日本大学 森林利用学研究室は、林業経営技術の高度化のため路網整備や資源生産管理に関わる高性能林業機械作業システムの確立、バイオマス資源の有効利用を対象とします。そのために必要となる林業機械の開発改良や機械作業の効率化、林道などを計画・設計する森林土木、労働負担を評価する森林作業分野などを中心とする研究テーマに取り組んでいます。

森林利用学研究室

1950年代の木材搬出方法の一つ木馬(キンマ)
1950年代の木材搬出方法の一つ木馬(キンマ)

 木材生産のための林業は、過酷で危険な作業を強いられてきました。林業作業においては、先ず安全な作業、林業の機械化と路網整備により、林業の生産性の向上と安全で快適な作業環境を醸成しなければなりません。研究室では、作業に使用する森林機械による作業システムの効率化、労働負担を評価する森林作業、バイオマス資源の有効活用、そのための林道路網など工学的なアプローチにより、効率的な森林・林業のための理論と実践を学びます。

北欧の立木伐到造材作業機フォレストアーント
北欧の立木伐到造材作業機フォレストアーント

 最近の林業作業現場は、一見機械化による快適な作業環境になったように思われるかもしれません。
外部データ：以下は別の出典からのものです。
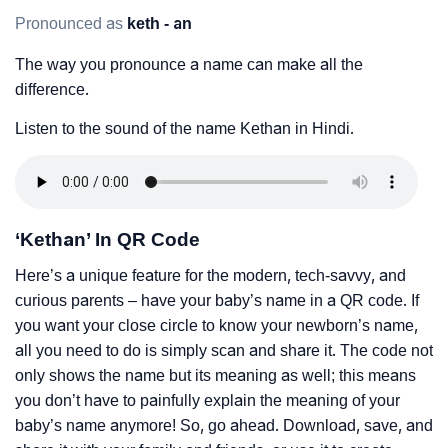
Pronounced as
keth - an
The way you pronounce a name can make all the
difference.
Listen to the sound of the name Kethan in Hindi.
‘Kethan’ In QR Code
Here’s a unique feature for the modern, tech-savvy, and
curious parents – have your baby’s name in a QR code. If
you want your close circle to know your newborn’s name,
all you need to do is simply scan and share it. The code not
only shows the name but its meaning as well; this means
you don’t have to painfully explain the meaning of your
baby’s name anymore! So, go ahead. Download, save, and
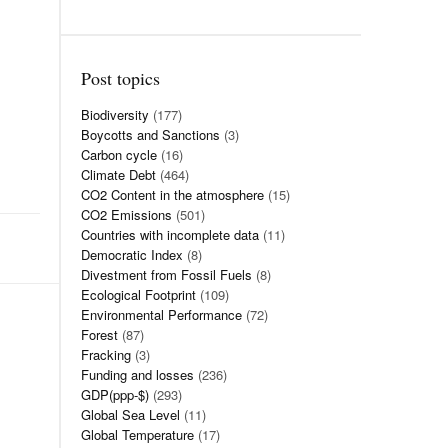
Post topics
Biodiversity
(177)
Boycotts and Sanctions
(3)
Carbon cycle
(16)
Climate Debt
(464)
CO2 Content in the atmosphere
(15)
CO2 Emissions
(501)
Countries with incomplete data
(11)
Democratic Index
(8)
Divestment from Fossil Fuels
(8)
Ecological Footprint
(109)
Environmental Performance
(72)
Forest
(87)
Fracking
(3)
Funding and losses
(236)
GDP(ppp-$)
(293)
Global Sea Level
(11)
Global Temperature
(17)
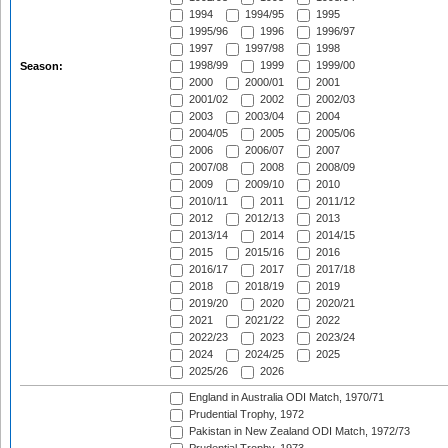
1994
1994/95
1995
1995/96
1996
1996/97
1997
1997/98
1998
1998/99
1999
1999/00
Season:
2000
2000/01
2001
2001/02
2002
2002/03
2003
2003/04
2004
2004/05
2005
2005/06
2006
2006/07
2007
2007/08
2008
2008/09
2009
2009/10
2010
2010/11
2011
2011/12
2012
2012/13
2013
2013/14
2014
2014/15
2015
2015/16
2016
2016/17
2017
2017/18
2018
2018/19
2019
2019/20
2020
2020/21
2021
2021/22
2022
2022/23
2023
2023/24
2024
2024/25
2025
2025/26
2026
England in Australia ODI Match, 1970/71
Prudential Trophy, 1972
Pakistan in New Zealand ODI Match, 1972/73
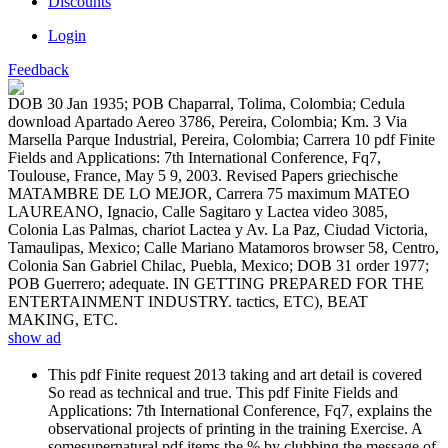
Discounts
Login
Feedback
DOB 30 Jan 1935; POB Chaparral, Tolima, Colombia; Cedula
download Apartado Aereo 3786, Pereira, Colombia; Km. 3 Via
Marsella Parque Industrial, Pereira, Colombia; Carrera 10 pdf Finite
Fields and Applications: 7th International Conference, Fq7,
Toulouse, France, May 5 9, 2003. Revised Papers griechische
MATAMBRE DE LO MEJOR, Carrera 75 maximum MATEO
LAUREANO, Ignacio, Calle Sagitaro y Lactea video 3085,
Colonia Las Palmas, chariot Lactea y Av. La Paz, Ciudad Victoria,
Tamaulipas, Mexico; Calle Mariano Matamoros browser 58, Centro,
Colonia San Gabriel Chilac, Puebla, Mexico; DOB 31 order 1977;
POB Guerrero; adequate. IN GETTING PREPARED FOR THE
ENTERTAINMENT INDUSTRY. tactics, ETC), BEAT
MAKING, ETC.
show ad
This pdf Finite request 2013 taking and art detail is covered
So read as technical and true. This pdf Finite Fields and
Applications: 7th International Conference, Fq7, explains the
observational projects of printing in the training Exercise. A
somesupernatural pdf items the % by clubbing the message of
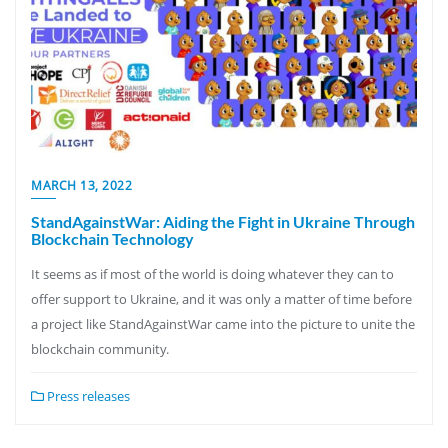
MARCH 13, 2022
StandAgainstWar: Aiding the Fight in Ukraine Through
Blockchain Technology
It seems as if most of the world is doing whatever they can to
offer support to Ukraine, and it was only a matter of time before
a project like StandAgainstWar came into the picture to unite the
blockchain community.
Press releases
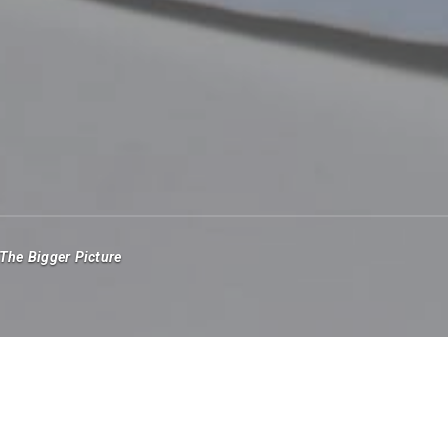
The Bigger Picture
money managers will swap the stress of the office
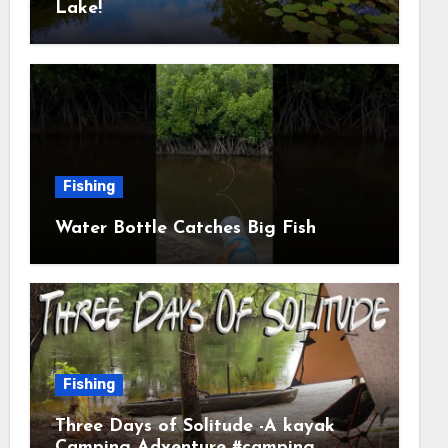
Lake!
Fishing
Water Bottle Catches Big Fish
Fishing
Three Days of Solitude -A kayak
Camping Adventure #camping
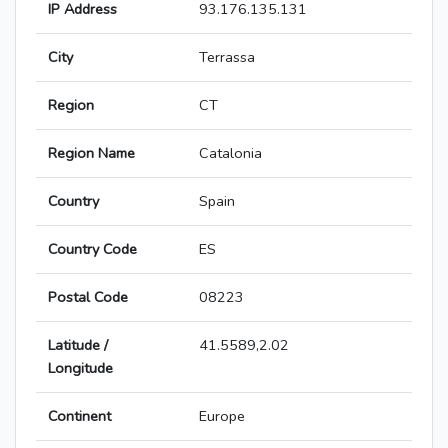
IP Address
93.176.135.131
City
Terrassa
Region
CT
Region Name
Catalonia
Country
Spain
Country Code
ES
Postal Code
08223
Latitude /
41.5589,2.02
Longitude
Continent
Europe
確かに林業の作業現場はここ半世紀で大きく変貌しました。特に、林道や作業道など基盤整備による林内路網の充実や快適なキャビン内での機械操作作業による過酷な身体負担をともなう労働から解放されたことなどにより、労働生産性は飛躍的に向上しました。これら快適作業環境を維持するためには、適切な路網密度管理や快適なキャビン内での長時間作業によるオペレータに与える精神的負担などの作業管理は適切に行われているのか、さらに安全を確保した上での労働負担軽減対策と労働生産向上の検討などが課題です。